Dalam sidang ini Direktur PT DPPP Suharjito didakwa memberi suap ke Edhy Prabowo yang saat itu menjabat Menteri KKP sebesar Rp 2,1 miliar terkait kasus ekspor benur melalui staf khusus menteri KKP Safri dan Andrau Misanta Pribadi, lalu Sekretaris Pribadi Edhy bernama Amiril Mukminin, dan Ainul Faqih selaku staf pribadi istri Edhy Prabowo Iis Rosita Dewi, dan Komisaris PT Perishable Logistics Indonesia (PT PLI) sekaligus Pendiri PT Aero Citra Kargo (PT ACK), Siswadhi Pranoto Loe. Suap diberikan agar Edhy mempercepat perizinan budi daya benih lobster ke PT DPP.

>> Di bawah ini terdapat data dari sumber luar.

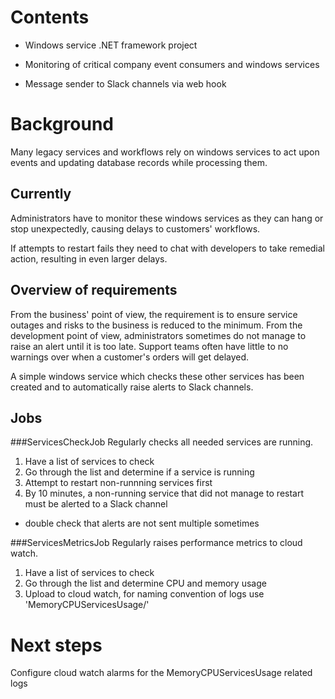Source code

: # Contents
- Windows service .NET framework project

- Monitoring of critical company event consumers and windows services

- Message sender to Slack channels via web hook

# Background
Many legacy services and workflows rely on windows services to act upon events and updating database records while processing them.

## Currently

Administrators have to monitor these windows services as they can hang or stop unexpectedly, causing delays to customers' workflows.

If attempts to restart fails they need to chat with developers to take remedial action, resulting in even larger delays.

## Overview of requirements
From the business' point of view, the requirement is to ensure service outages and risks to the business is reduced to the minimum. From the development point of view, administrators sometimes do not manage to raise an alert until it is too late. Support teams often have little to no warnings over when a customer's orders will get delayed.

A simple windows service which checks these other services has been created and to automatically raise alerts to Slack channels.

## Jobs
###ServicesCheckJob
Regularly checks all needed services are running.

1. Have a list of services to check
1. Go through the list and determine if a service is running
1. Attempt to restart non-runnning services first
1. By 10 minutes, a non-running service that did not manage to restart must be alerted to a Slack channel
  * double check that alerts are not sent multiple sometimes

###ServicesMetricsJob
Regularly raises performance metrics to cloud watch.

1. Have a list of services to check
1. Go through the list and determine CPU and memory usage
1. Upload to cloud watch, for naming convention of logs use 'MemoryCPUServicesUsage/<process name>' 

# Next steps
Configure cloud watch alarms for the MemoryCPUServicesUsage related logs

Suharjito didakwa Pasal 5 ayat (1) huruf a atau Pasal 13 UU RI Nomor 31 Tahun 1999 tentang Pemberantasan Tindak Pidana Korupsi sebagaimana telah diubah dengan UU RI Nomor 20 Tahun 2001 tentang Perubahan atas UU Nomor 31 Tahun 1999 tentang Pemberantasan Tindak Pidana Korupsi juncto Pasal 64 ayat (1) KUHPidana.